Kiedy miałam może 8 lat, bardzo lubiłam kosić trawę przy domu. Była może wiosna, kiedy wyjęłam kosiarkę i zabrałam się za koszenie trawy w ogródku. Wszystko szło jak po maśle, trawa nabierała uroku, kiedy kosiarka nagle się wyłączyła. W domu było moje rodzeństwo, więc zawołałam któreś z nich, żeby mi ktoś pomógł. Z pełną powagą na ustach brat stwierdził, że muszę się pomodlić i wtedy zacznie działać. To pomodliłam się do jakiegoś świętego od spraw beznadziejnych i kosiarka zaczęła działać, ale tylko na chwilę. Po czym mój brat oznajmił, że może powinnam klęczeć i się modlić. Wydało mi się to głupie, ale moje starsze rodzeństwo jednogłośnie przytaknęło, że to faktycznie dobry pomysł, bo pewnie jest jakieś zwarcie i zapewnili mnie, że to na pewno pomoże. Tak więc zrobiłam to, kosiłam trawę, klęcząc. Zupełnie tak jak klęczy się w Częstochowie albo innym Licheniu. Po jakimś czasie kosiarka działała znowu bez zarzutu, więc wstałam i bardzo ostrożnie kontynuowałem koszenie jak cywilizowana istota. Nie wiedziałam, czym było spowodowane to „zwarcie”. O całym zajściu zapomniałam i dopiero jakiś czas temu moje stare, ale niemądre rodzeństwo opowiedziało mi, że każdy z nich na zmianę wyłączał korki i mieli ze mnie niezłą polewkę.

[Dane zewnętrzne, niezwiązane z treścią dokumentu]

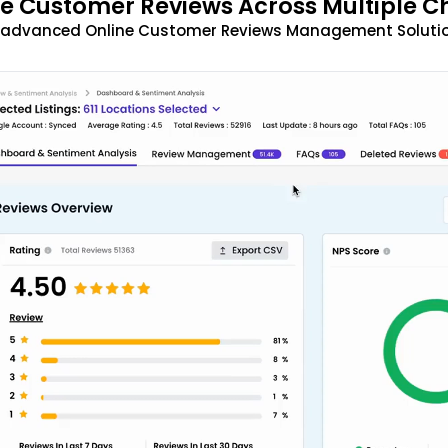
 Customer Reviews Across Multiple C
t advanced Online Customer Reviews Management Solutio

Wnikliwie ich obserwowałam, kiedy mówili, że powinnam klęczeć i kosić tę trawę, ale mówili to z totalną powagą i kamienną twarzą. Zrobili to bardzo profesjonalnie, aż boję się, czego jeszcze się dowiem o swoim życiu  :D
Hirex Odpowiedz

Trochę dziwne dla mnie osobiście, że 8 letnie dziecko używa kosiarki. Raz że to niebezpieczne, dwa że do tego potrzeba siły; moja kosiarka jest dość ciężka, operuje się nią trudno, samo zapuszczenie wymaga werwy. Jeżeli ktoś ma kosiarką elektryczną, to w ogóle, jest kwestia prądu i kabla. Średnio to sobie wyobrażam.